— start Text provided —

> > | 08/06/10
Yesterday and today, I did a bunch of cleanup on both the rank structure and FM index classes. I pulled some methods out of StaticDNAStructure::Init so the code can be cleaner. I also rethought the naming scheme of a lot of variables to make the code a little more readable. For the FM index, I also pulled out methods from the FMIndex::Init method and overloaded the method to take in C++ strings (which are used by saligner currently). I also added the building of the BWT string directly into the FM index class instead of making it built externally. Currently, only one sequence is supported, but later on, there will be multi-sequence support.
Chris suggeted in an email that we prefetch ep ranks while doing both counts and locates, which might make it faster. I'll be discussing this with him later.

— end Text provided —
— start Provided material —

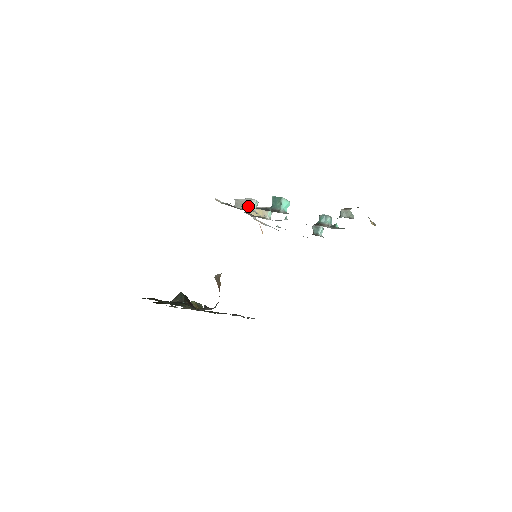
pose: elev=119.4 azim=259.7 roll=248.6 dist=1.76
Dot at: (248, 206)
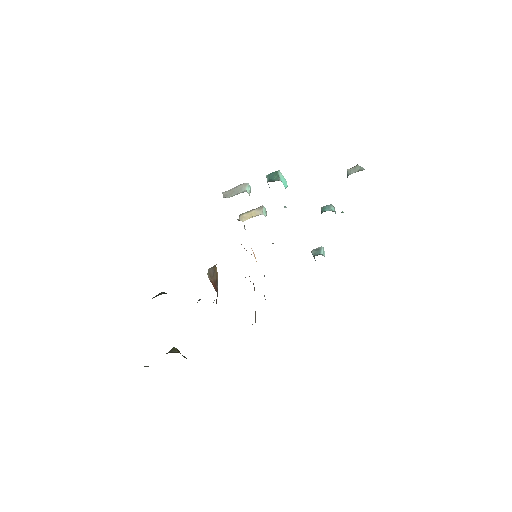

— end Provided material —

Exercise instructions:
• 1. Repeat the part of the FM index notes that begins at "Chris suggeted in" and stops after "with him later.".
• 2. Write what comes next in the FM index notes, starting after their final sentence.

Solved problems:
• 1.
Chris suggeted in an email that we prefetch ep ranks while doing both counts and locates, which might make it faster. I'll be discussing this with him later.

• 2.
Finally, I finished the FMIndex::Locate function today. It works as expected, and I've tested it pretty thoroughly. Locate requires a bunch of LF mappings of each position in the BWT string to travel "backwards" until a position is reached whose position has been indexed. However, I can't actually get the specific character at the given position in the BWT to do the LF mapping. The FM index paper suggests doing an LF on both position i and i-1 for each character in the alphabet, since the only one that will differ in LF value is the character I'm currently on. I'm also thinking I could just implement a select function in my rank structure, which shouldn't be too hard.
To do:
- Benchmarks! I might be able to integrate the index into
saligner without too much trouble, so we can get some pretty accurate comparisons?
- Implement saving/loading of the whole index. Currently, I support saving/loading of the rank structure, and the FM index is just a few more data structures so it shouldn't be too bad.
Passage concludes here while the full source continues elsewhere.